Seanslarıma katılan danışanlarımın mutsuzluklarının arkasındaki ortak düşünce kalıbını saptadım; BAŞKALARI NE DER?
Evet. En acil kaygıları ne olursa olsun. Neredeyse hepsine DUYGUSAL GEÇİRGEN teşhisini koyuyorum. Bu şu demek. Başkalarının, haklarında düşündükleri kendi düşüncelerinden daha önemli. Başkalarının söyledikleri ve yaptıklarından ziyadesiyle etkileniyorlar. Kısacası başkalarının ne dediği onlara ya iyi yada kötü hissettiriyor.
Oysa odağımızı kendimiz üzerine değil de bir başkası üzerine yoğunlaştırdığımızda mutsuz oluyoruz. Başkalarının, hakkımızdaki düşüncelerine ne kadar çok bağımlı olursak o kadar az iyi hissederiz. İtibar ve değerler ölçeğini başkalarının eline verdiğimizde ise bu olumsuz tablo daha da iç karartıcı bir hal alır.
O halde dışarıdan değil içeriden kontrol edilen bir yaşam perspektifi oluşturmak için ne yapmalı? Cevap net; öncelikle kendimiz olma yolculuğuna çıkmalıyız.
Kendimize yetebilmek iyi hissettirir. Sevgi, saygı, değer, maneviyat vb. yaşamımızın olmazsa olmazlarının tümü asıl bizim kendimize vermemiz gerekenlerdir. İçeriden dışarıya doğru bir bakış oluşturmak derken bunu kastediyoruz. Aksine bizler, sürekli sevgiyi, saygıyı, ilgiyi, kabulü, onayı vb. başkalarından bekleyen bir kültürle yetiştirildik. Başkaları beklentimiz doğrultusunda davranmadığında da hayal kırıklığına uğrayarak, kötü hissediyoruz.

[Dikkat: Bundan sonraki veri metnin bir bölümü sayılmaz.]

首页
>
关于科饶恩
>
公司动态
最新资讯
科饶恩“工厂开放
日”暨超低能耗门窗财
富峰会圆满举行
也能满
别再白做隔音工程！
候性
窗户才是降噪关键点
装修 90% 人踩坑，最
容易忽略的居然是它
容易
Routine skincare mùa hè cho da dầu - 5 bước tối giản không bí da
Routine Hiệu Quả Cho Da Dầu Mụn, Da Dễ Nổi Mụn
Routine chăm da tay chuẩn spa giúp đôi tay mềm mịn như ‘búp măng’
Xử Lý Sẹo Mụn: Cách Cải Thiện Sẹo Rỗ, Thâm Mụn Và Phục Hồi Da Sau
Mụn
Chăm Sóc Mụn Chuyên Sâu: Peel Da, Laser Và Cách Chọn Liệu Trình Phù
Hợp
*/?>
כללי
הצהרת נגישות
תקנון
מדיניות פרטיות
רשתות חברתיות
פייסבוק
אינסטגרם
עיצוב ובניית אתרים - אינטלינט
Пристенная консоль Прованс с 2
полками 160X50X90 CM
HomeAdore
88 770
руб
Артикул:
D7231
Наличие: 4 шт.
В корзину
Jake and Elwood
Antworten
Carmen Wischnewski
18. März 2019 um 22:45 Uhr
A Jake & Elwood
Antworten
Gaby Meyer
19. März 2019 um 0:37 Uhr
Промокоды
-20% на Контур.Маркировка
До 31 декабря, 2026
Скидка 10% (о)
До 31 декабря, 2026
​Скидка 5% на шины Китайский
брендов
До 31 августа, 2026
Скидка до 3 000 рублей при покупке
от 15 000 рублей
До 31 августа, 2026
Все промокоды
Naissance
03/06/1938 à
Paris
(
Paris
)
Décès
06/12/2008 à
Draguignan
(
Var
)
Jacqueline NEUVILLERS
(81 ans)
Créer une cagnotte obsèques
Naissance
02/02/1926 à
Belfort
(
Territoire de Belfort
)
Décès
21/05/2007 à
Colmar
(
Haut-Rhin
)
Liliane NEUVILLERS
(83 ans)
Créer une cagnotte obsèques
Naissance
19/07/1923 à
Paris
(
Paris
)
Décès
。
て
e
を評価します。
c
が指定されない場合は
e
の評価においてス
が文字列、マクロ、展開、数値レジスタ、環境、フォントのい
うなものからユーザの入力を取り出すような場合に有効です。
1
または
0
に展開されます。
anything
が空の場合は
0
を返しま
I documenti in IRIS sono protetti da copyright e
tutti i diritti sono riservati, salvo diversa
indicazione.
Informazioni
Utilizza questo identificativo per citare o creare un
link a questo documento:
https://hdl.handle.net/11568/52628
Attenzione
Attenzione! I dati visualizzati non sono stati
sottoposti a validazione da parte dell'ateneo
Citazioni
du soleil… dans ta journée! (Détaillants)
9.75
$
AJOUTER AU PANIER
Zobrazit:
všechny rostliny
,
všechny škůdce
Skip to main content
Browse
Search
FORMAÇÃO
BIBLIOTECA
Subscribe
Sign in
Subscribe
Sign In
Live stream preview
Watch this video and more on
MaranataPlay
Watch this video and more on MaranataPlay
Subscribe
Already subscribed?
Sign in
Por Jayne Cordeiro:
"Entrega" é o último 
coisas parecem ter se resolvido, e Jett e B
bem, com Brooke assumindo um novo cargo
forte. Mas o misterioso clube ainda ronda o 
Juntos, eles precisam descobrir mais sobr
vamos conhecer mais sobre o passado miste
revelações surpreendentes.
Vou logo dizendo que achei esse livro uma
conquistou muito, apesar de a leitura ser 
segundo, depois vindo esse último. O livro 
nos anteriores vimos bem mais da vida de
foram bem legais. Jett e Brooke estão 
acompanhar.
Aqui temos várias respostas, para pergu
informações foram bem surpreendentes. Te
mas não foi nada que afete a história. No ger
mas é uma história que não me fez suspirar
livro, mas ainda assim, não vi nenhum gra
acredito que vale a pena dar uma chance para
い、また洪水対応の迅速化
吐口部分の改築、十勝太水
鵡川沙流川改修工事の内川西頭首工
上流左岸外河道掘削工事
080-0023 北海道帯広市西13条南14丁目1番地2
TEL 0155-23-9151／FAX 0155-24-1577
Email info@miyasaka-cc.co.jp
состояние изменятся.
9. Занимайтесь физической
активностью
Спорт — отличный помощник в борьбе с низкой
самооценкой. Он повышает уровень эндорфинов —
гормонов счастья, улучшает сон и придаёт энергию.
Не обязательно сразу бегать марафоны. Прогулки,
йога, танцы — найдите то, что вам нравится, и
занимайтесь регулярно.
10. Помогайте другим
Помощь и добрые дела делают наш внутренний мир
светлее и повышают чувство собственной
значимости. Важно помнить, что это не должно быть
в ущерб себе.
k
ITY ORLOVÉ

Tekrarla; duygudurumumuz, başkalarının düşünceleri, sözleri veya davranışları tarafından belirleniyorsa kaçınılmaz bir şekilde mutsuz oluruz. Misal, bizi çok seven biri bir gün gelir sevmez olur. Dün iyi davranan biri bugün mesafeli olabilir. Zira her insan, hem kendine hem de başkasına, kültür birikimi ve bilinç seviyesine göre davranır. Bu da çoğu zaman beklentilerimizin tersi yönünde sonuçlar üretebilir.
İnsan ilişkilerinde kişinin beklenti çıtası ne kadar yüksekse hayal kırıklığı da o ölçüde kaçınılmaz olabiliyor. Bu da negatif hat üzerinde kalarak hayatımızı aşağı çeken deneyimler yaşamaya devam etmemize sebep oluyor. Ne yazık ki, çoğu insan pratik yaşamında başkalarından fazlasıyla etkilenmeye açık.
Bu realiteden çıkarmamız gereken sonuç şudur; dikkatimizi dışarıdan alıp içeriye yöneltmeliyiz. Öz-benliğimizi kendi değerlerimizle oluşturmalıyız.
Mutluluğun parolası basit. Kimin ne dediği bizi ilgilendirmez. Önemli olan şu; BİZ KENDİMİZE NELER SÖYLÜYORUZ?